Using past data to predict whether 2020 will be the warmest on record

Ars Technica » Scientific Method 2020-06-19

One interesting way to look at the world: the darker the red, the closer the correlation between local temperature and global mean. Blue areas tend to prefer contrarian temperatures.

Enlarge / One interesting way to look at the world: the darker the red, the closer the correlation between local temperature and global mean. Blue areas tend to prefer contrarian temperatures. (credit: Brown and Caldeira/Earth and Space Science)

Meteorologists run weather-forecast models to provide good predictions of weather conditions over the next few days. Climate scientists, on the other hand, run global climate models to project the impacts of climate-changing greenhouse gas emissions over the next few decades. In between these two activities is an interesting task that has proven more difficult than either: predicting global temperature over a few years.

A new study by Patrick Brown and Ken Caldeira tries a new approach to this challenge using nothing more than statistical analysis of the previous two years’ temperatures.
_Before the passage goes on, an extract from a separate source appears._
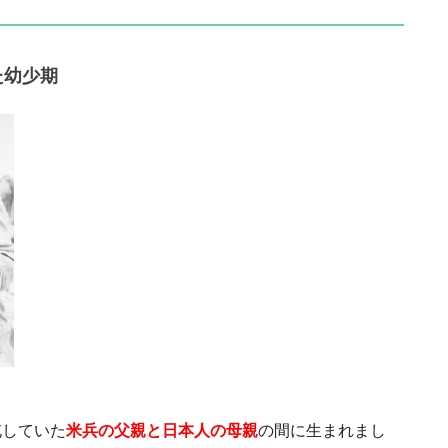
た幼少期
屯していた
米兵の父親と日本人の母親
の間に生まれまし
The annual average surface temperature for the globe varies a bit from one year to the next even as a long-term warming trend is apparent. It’s those year-to-year wiggles that are hard to predict. They depend on variable regional weather patterns, most notably the El Niño Southern Oscillation. This seesaw pattern of warm surface water along the equatorial Pacific is significant enough to bump the planet’s average surface temperature up and down. It also affects weather patterns in many places around the world.